(Saved data entries)

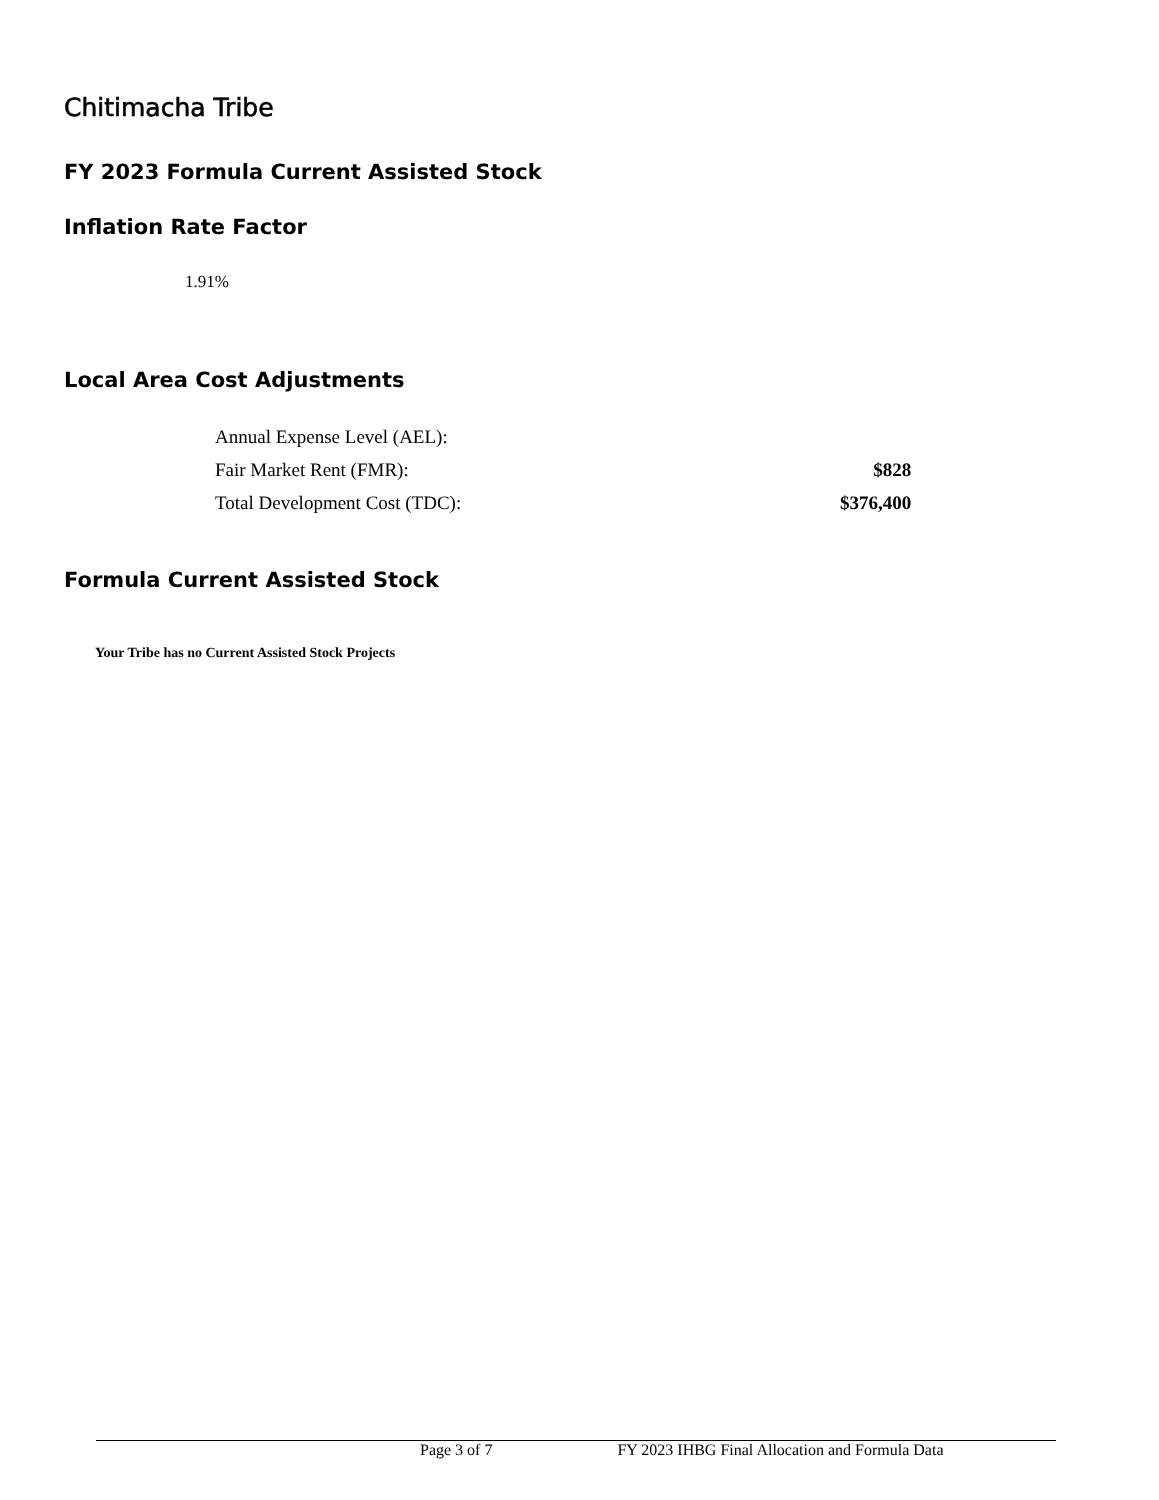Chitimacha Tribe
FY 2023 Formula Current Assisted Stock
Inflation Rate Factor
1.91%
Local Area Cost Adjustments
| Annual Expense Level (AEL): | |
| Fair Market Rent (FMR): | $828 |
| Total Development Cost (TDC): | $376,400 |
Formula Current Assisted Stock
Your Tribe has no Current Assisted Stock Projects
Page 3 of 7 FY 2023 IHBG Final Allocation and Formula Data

● ASSIGNED TASK: Exclude the images, then output the data above word for word.

● SOLVED EXERCISE:
Chitimacha Tribe
FY 2023 Formula Current Assisted Stock
Inflation Rate Factor
1.91%
Local Area Cost Adjustments
| Annual Expense Level (AEL): | |
| Fair Market Rent (FMR): | $828 |
| Total Development Cost (TDC): | $376,400 |
Formula Current Assisted Stock
Your Tribe has no Current Assisted Stock Projects
Page 3 of 7 FY 2023 IHBG Final Allocation and Formula Data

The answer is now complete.